On Tue, 22 Feb 2005 04:35:51 -0600 (CST), David B Funk dbfunk@engineering.uiowa.edu wrote:
I'm seeing a new spam varient that is clearly designed to get past SURBL. It is an HTML message that contains many (50~100) 'invisible' links; links that have no target text, just: <A href="http://garbage.sitename.tld"></A>
The intention is clear, they want to fill up the 20 'slots' of the spamcop_uri_limit with their junk links so the real "payload" URL can slip past unchecked. That's playing a statistical game, there's a 1 in 20 chance of the "payload" getting picked by the randomizer but that means that 95% slip by.
To add insult to injury, they're tossing in random "\r" (ASCII-CR) characters into the "payload" hostname to try to break spamassasin's URI parsing.
Because of all these games that are played to break the parser, I discussed an idea a while back on the SpamCop newsgroups that looked at using Java (or some other API, maybe with Internet Explorer) to render a spam's HTML into a virtual page and then scan its Document Objects (post HTML parsing) one at a time for links. It's similar to what a user would "see" in a browser.

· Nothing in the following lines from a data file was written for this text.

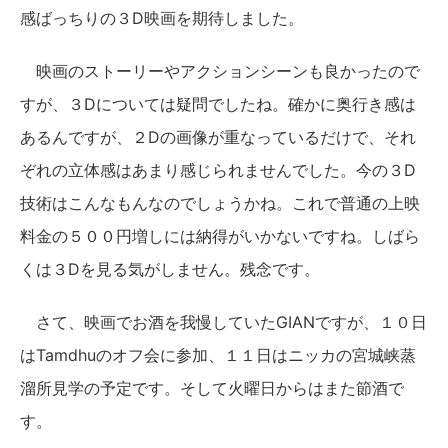
感ばっちりの３D映画を期待しました。
映画のストーリーやアクションシーンも良かったので
すが、３Dについては疑問でしたね。確かに奥行き感は
あるんですが、２Dの画像が重なっているだけで、それ
ぞれの立体感はあまり感じられませんでした。今の３D
技術はこんなもんなのでしょうかね。これで普通の上映
料金の５００円増しには納得がいかないですね。しばら
くは３Dを見る気がしません。残念です。
さて、映画でお酒を我慢していたGIANですが、１０日
はTamdhuのオフ会に参加、１１日はニッカの宮城峡蒸
溜所見学の予定です。そして火曜日からはまた節酒で
す。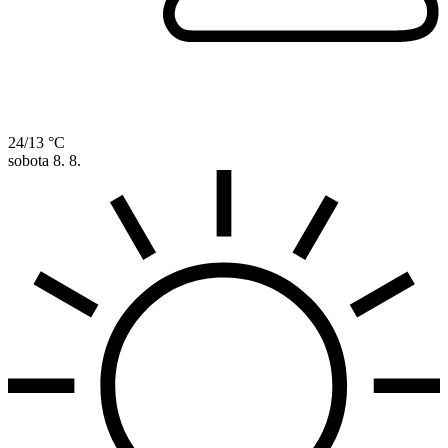
24/13 °C
sobota
8. 8.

I've a hunch that "null" links, strange parsing, etc. will be handled correctly by the DOM parser for HTML, but I've never done any tests for lack of time. Java API could be called under linux, but IE's? Just an idea... I'm sure the spammers could figure out how to get around that method, too. But the trick is, their HTML still has to show up correctly to the user for the spam to work.